We are very excited to offer Math Circles!
What's a Math Circle?
Here's how we'll define it (borrowing heavily from the National Association of Math Circles):
Math Circles bring K-12 students together with mathematically sophisticated teachers in an informal setting, after school or on weekends, to work on interesting problems or topics in mathematics that are not usually covered in school.
The Mindspire™ Math Circle combines significant content with a setting that encourages a sense of discovery and excitement about mathematics through problem solving and interactive exploration. Problems are low-threshold, high-ceiling; they offer a variety of entry points and can be approached with minimal mathematical background, but lead to deep mathematical concepts and can be connected to advanced mathematics.
Currently, we have two Math Circle courses, one for students ages 7-9, and another for students aged 10-12. Students simply need to be interested in math. They do not have to be "top" math students -- this is not a competitive atmosphere at all, but rather an inviting, collaborative, and creative exploration of interesting math problems and puzzles.
This course will be team-taught by Shahar Link, founder of Mindspire™ Tutoring and Test Prep, and several PhD students in Mathematics at UNC and NC State.
Please click here to see our current schedule of Math Circle courses:
Frequently Asked Questions
Would this math circle be a good fit for my child?
The best students to attend math circles are those who have curiosity and interest in math and science, are ready to think and explore and would like to do extra work in the area of extracurricular math. Having straight A's in math is not a requirement, and it is not the only predictor of your child's success in the circle.
Is participation in a math circle valuable only for future mathematicians?
Definitely not. Most of the math circle students will probably not become professional mathematicians, choosing very different career paths instead. The goal of a math circle is to develop reasoning, creativity and problem-solving skills through mathematics. However, mathematics will remain your child's good friend throughout his or her formal education and beyond. Mathematical culture, problem-solving abilities and analytical skills fostered in Math Circles are powerful tools that are vital for success in many professions.
How do I register my child for the circle?
Please call our office at 919-335-TEST(8378) to ask about current and upcoming classes.
Is it possible to try a circle meeting?
If your child wants to try a math circle session without committing to the circle, she (he) is welcome to. Please contact email@example.com and let us know that you are coming. The payment will be required only if your child decides to continue with the circle.
Is it possible to join the circle in the middle of the school year?
Usually, we work on one topic for several classes and switch to a new topic every few weeks. However, we try to refresh the old material both in reviews and through the assigned problems. Therefore, it is possible to join in the middle of the school year provided that there is a vacant spot. Your student will be in tune with the new material and will gradually catch up on the past topics.
Do you offer refunds?
We offer a 50% refund for the leftover sessions if your child decides to stop the program.
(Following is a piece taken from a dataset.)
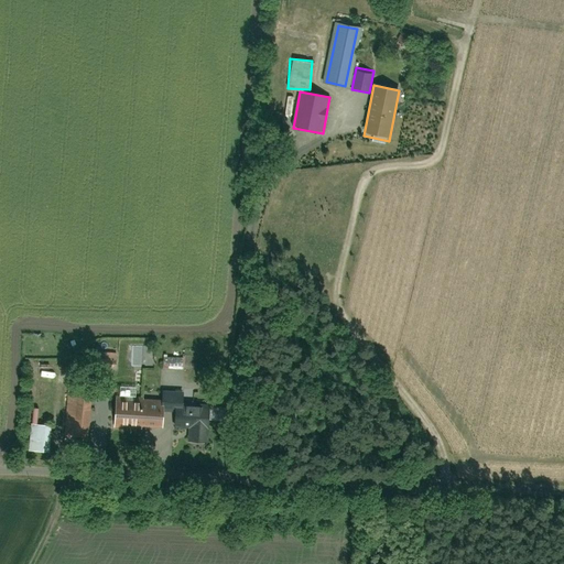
[(93,354),(93,369),(115,369),(114,354),(93,354)]
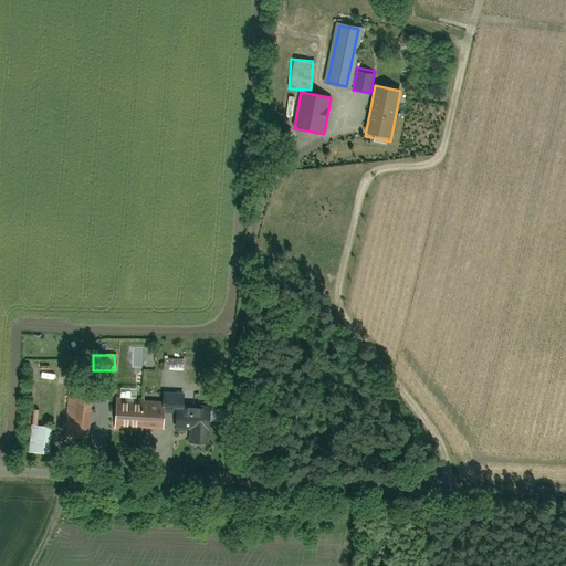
[(164,356),(164,370),(181,369),(181,356),(164,356)]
Would Math Circle improve my child's math grades? Would it train for SAT and ACT?
Most of the topics studied in math circles are outside of the the regular school-math curriculum. However, participation in a circle will develop an appreciation and positive attitude toward the whole subject of mathematics, school math included.
In addition, school math often concentrates on presenting math facts and algorithms without justifying and explaining them. Math Circles, however, concentrates on explanations and key ideas. Therefore, a circle will enhance the feeling of mathematics as a science where every fact has a meaning and an explanation.
Overall, our students learn how to use their minds better, and when they apply this skill at school, their grades usually go up.
Would my child have homework?
At almost every session, the students get a new set of problems to work on. The unsolved part of this problem set constitutes a home assignment.
Can parents sit in on the classes?
Parents are welcome to observe a class. However, we have a few rules. Having too many parents in class could distract both students and teachers. In addition, we want the parents to be the observers and not to interfere with the students' learning process.
How long are the sessions?
Most of the sessions last an hour and a half. Sometimes it could take a bit longer to get to a logical stopping point.